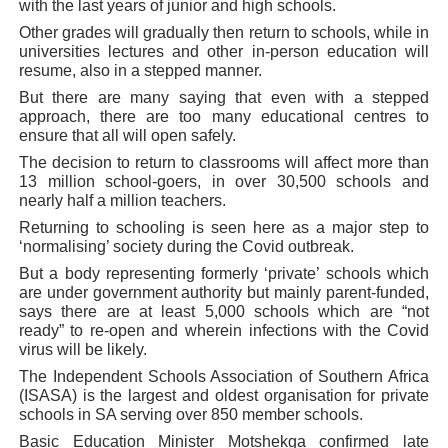
with the last years of junior and high schools.
Other grades will gradually then return to schools, while in
universities lectures and other in-person education will
resume, also in a stepped manner.
But there are many saying that even with a stepped
approach, there are too many educational centres to
ensure that all will open safely.
The decision to return to classrooms will affect more than
13 million school-goers, in over 30,500 schools and
nearly half a million teachers.
Returning to schooling is seen here as a major step to
‘normalising’ society during the Covid outbreak.
But a body representing formerly ‘private’ schools which
are under government authority but mainly parent-funded,
says there are at least 5,000 schools which are “not
ready” to re-open and wherein infections with the Covid
virus will be likely.
The Independent Schools Association of Southern Africa
(ISASA) is the largest and oldest organisation for private
schools in SA serving over 850 member schools.
Basic Education Minister Motshekga confirmed late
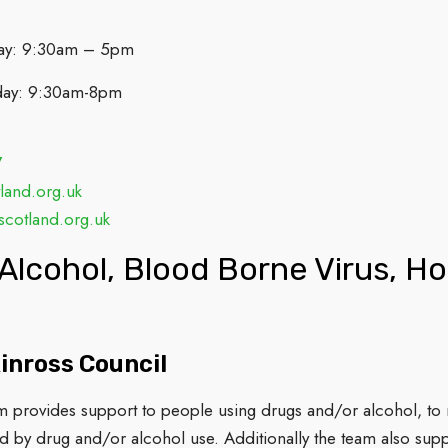
ay: 9:30am – 5pm
day: 9:30am-8pm
7
land.org.uk
cotland.org.uk
Alcohol, Blood Borne Virus, H
inross Council
provides support to people using drugs and/or alcohol, to ma
d by drug and/or alcohol use. Additionally the team also sup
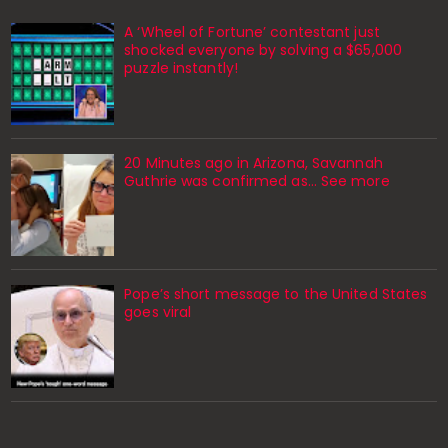
A ‘Wheel of Fortune’ contestant just
shocked everyone by solving a $65,000
puzzle instantly!
20 Minutes ago in Arizona, Savannah
Guthrie was confirmed as… See more
Pope’s short message to the United States
goes viral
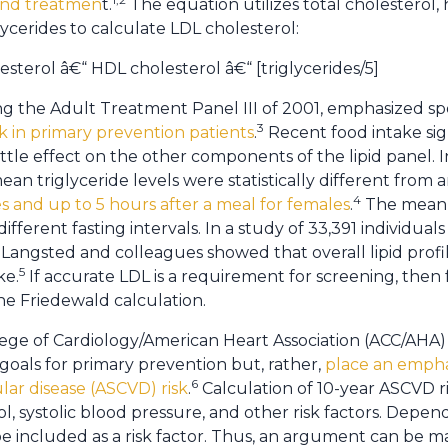
and treatmen
t.
The equation utilizes total cholesterol, 
lycerides to calculate LDL cholesterol:
esterol â€“ HDL cholesterol â€“ [triglycerides/5]
ng the Adult Treatment Panel III of 2001, emphasized sp
3
k in primary prevention patients
.
Recent food intake sign
ittle effect on the other components of the lipid panel. I
an triglyceride levels were statistically different from a
4
s and up to 5 hours after a meal for females
.
The mean t
fferent fasting intervals. In a study of 33,391 individu
Langsted and colleagues showed that overall lipid prof
5
ke.
If accurate LDL is a requirement for screening, then f
he Friedewald calculation.
ge of Cardiology/American Heart Association (ACC/AHA) 
goals for primary prevention but, rather,
place an empha
6
lar disease (ASCVD) risk
.
Calculation of 10-year ASCVD ris
l, systolic blood pressure, and other risk factors. Depe
 included as a risk factor. Thus, an argument can be mad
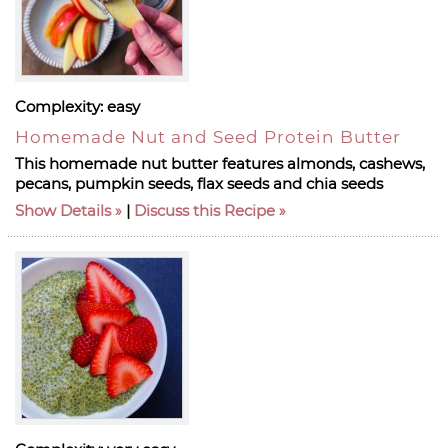
Complexity:
easy
Homemade Nut and Seed Protein Butter
This homemade nut butter features almonds, cashews,
pecans, pumpkin seeds, flax seeds and chia seeds
Show Details
|
Discuss this Recipe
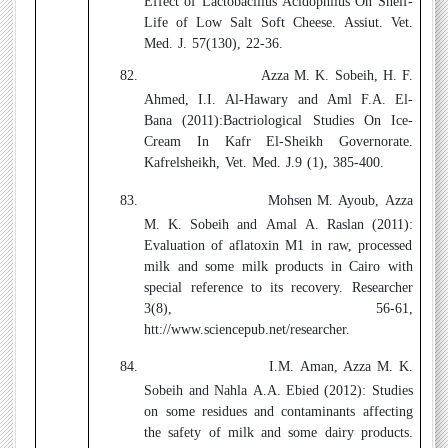
Effect of Lactobacillus Acidophilus On Shelf-
Life of Low Salt Soft Cheese. Assiut. Vet.
Med. J. 57(130), 22-36.
82.
Azza M. K. Sobeih, H. F.
Ahmed, I.I. Al-Hawary and Aml F.A. El-
Bana (2011):
Bactriological Studies On Ice-
Cream In Kafr El-Sheikh Governorate.
Kafrelsheikh, Vet. Med. J.9 (1), 385-400.
83.
Mohsen M. Ayoub, Azza
M. K. Sobeih and Amal A. Raslan (2011):
Evaluation of aflatoxin M1 in raw, processed
milk and some milk products in Cairo with
special reference to its recovery. Researcher
3(8), 56-61,
htt://www.sciencepub.net/researcher.
84.
I.M. Aman, Azza M. K.
Sobeih and Nahla A.A. Ebied (2012):
Studies
on some residues and contaminants affecting
the safety of milk and some dairy products.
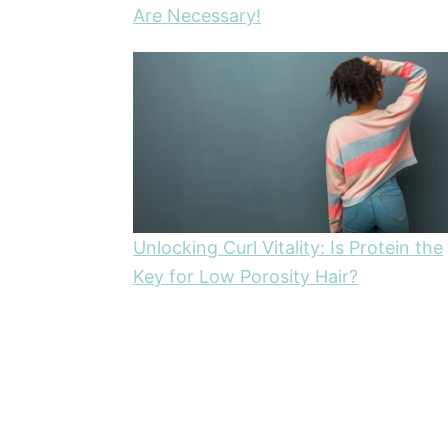
Are Necessary!
Unlocking Curl Vitality: Is Protein the
Key for Low Porosity Hair?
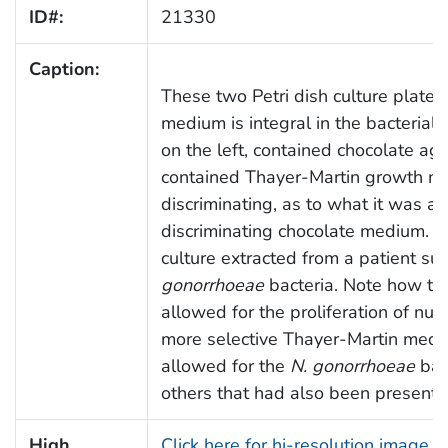
ID#:
21330
Caption:
These two Petri dish culture plates
medium is integral in the bacterial i
on the left, contained chocolate ag
contained Thayer-Martin growth m
discriminating, as to what it was ab
discriminating chocolate medium. 
culture extracted from a patient s
gonorrhoeae
bacteria. Note how th
allowed for the proliferation of num
more selective Thayer-Martin medium
allowed for the
N. gonorrhoeae
bact
others that had also been present, 
High
Click here for hi-resolution image 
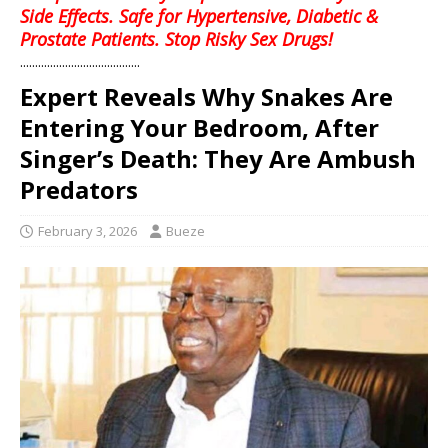
Side Effects. Safe for Hypertensive, Diabetic &
Prostate Patients. Stop Risky Sex Drugs!
........................................
Expert Reveals Why Snakes Are
Entering Your Bedroom, After
Singer’s Death: They Are Ambush
Predators
February 3, 2026
Bueze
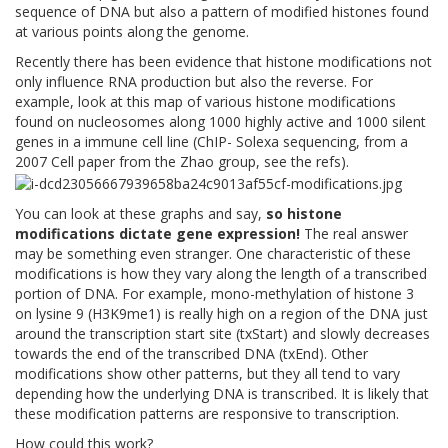
sequence of DNA but also a pattern of modified histones found
at various points along the genome.
Recently there has been evidence that histone modifications not
only influence RNA production but also the reverse. For
example, look at this map of various histone modifications
found on nucleosomes along 1000 highly active and 1000 silent
genes in a immune cell line (ChIP- Solexa sequencing, from a
2007 Cell paper from the Zhao group, see the refs).
You can look at these graphs and say,
so histone
modifications dictate gene expression!
The real answer
may be something even stranger. One characteristic of these
modifications is how they vary along the length of a transcribed
portion of DNA. For example, mono-methylation of histone 3
on lysine 9 (H3K9me1) is really high on a region of the DNA just
around the transcription start site (txStart) and slowly decreases
towards the end of the transcribed DNA (txEnd). Other
modifications show other patterns, but they all tend to vary
depending how the underlying DNA is transcribed. It is likely that
these modification patterns are responsive to transcription.
How could this work?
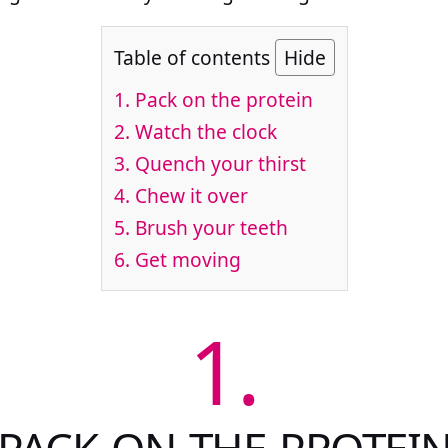
Table of contents
Hide
1.
Pack on the protein
2.
Watch the clock
3.
Quench your thirst
4.
Chew it over
5.
Brush your teeth
6.
Get moving
1.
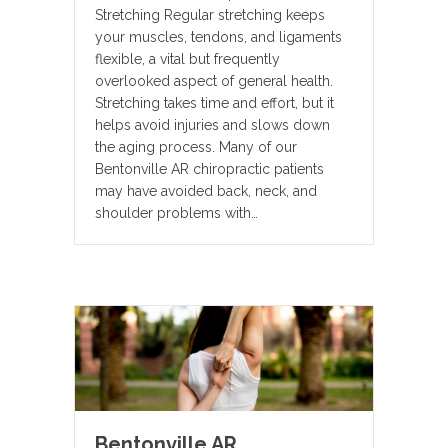
Stretching Regular stretching keeps
your muscles, tendons, and ligaments
flexible, a vital but frequently
overlooked aspect of general health.
Stretching takes time and effort, but it
helps avoid injuries and slows down
the aging process. Many of our
Bentonville AR chiropractic patients
may have avoided back, neck, and
shoulder problems with…
Bentonville AR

### EXERCISE REQUIREMENTS:
Pull every line containing "products" out of the entries.

### SOLUTION FOR THIS PROBLEM:
milk and some milk products in Cairo with
the safety of milk and some dairy products.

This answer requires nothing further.